About this task:
Provide again, from the entries below, every line from the one containing "Figure 2. ( a" through the one containing "Figure 13. ( a", exactly as written, and no other line.

[Data to examine Boundary: Start]

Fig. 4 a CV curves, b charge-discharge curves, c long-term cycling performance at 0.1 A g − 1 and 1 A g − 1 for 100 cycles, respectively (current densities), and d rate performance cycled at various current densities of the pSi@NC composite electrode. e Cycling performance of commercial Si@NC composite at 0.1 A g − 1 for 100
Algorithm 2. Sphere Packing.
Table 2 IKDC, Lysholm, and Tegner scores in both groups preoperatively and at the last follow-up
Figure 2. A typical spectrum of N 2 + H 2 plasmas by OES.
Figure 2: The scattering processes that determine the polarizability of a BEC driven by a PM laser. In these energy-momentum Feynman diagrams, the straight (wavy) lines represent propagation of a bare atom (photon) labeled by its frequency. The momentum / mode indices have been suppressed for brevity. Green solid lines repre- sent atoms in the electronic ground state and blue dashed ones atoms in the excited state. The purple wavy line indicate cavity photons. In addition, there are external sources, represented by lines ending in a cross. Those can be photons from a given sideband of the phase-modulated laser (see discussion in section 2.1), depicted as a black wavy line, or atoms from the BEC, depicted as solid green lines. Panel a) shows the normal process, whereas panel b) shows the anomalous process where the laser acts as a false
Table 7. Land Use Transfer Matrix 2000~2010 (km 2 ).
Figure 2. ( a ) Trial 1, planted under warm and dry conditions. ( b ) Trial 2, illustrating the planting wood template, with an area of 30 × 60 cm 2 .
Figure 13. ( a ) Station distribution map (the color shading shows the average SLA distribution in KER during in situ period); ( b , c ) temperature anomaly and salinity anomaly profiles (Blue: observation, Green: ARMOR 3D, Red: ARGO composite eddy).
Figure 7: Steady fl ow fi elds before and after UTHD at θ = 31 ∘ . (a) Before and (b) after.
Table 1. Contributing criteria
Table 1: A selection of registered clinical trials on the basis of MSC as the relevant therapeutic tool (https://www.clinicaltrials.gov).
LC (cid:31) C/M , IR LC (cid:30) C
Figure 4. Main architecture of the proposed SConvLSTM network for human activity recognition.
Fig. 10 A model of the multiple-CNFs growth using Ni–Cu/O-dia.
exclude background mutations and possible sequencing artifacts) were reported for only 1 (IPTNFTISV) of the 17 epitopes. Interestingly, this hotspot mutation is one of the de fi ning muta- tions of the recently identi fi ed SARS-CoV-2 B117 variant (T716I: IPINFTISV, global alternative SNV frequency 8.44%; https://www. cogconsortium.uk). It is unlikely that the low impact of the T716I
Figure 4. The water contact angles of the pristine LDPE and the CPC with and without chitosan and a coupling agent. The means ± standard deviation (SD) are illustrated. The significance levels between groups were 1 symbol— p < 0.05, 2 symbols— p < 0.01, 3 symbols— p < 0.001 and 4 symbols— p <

[Data to examine Boundary: End]

Expected output:
Figure 2. ( a ) Trial 1, planted under warm and dry conditions. ( b ) Trial 2, illustrating the planting wood template, with an area of 30 × 60 cm 2 .
Figure 13. ( a ) Station distribution map (the color shading shows the average SLA distribution in KER during in situ period); ( b , c ) temperature anomaly and salinity anomaly profiles (Blue: observation, Green: ARMOR 3D, Red: ARGO composite eddy).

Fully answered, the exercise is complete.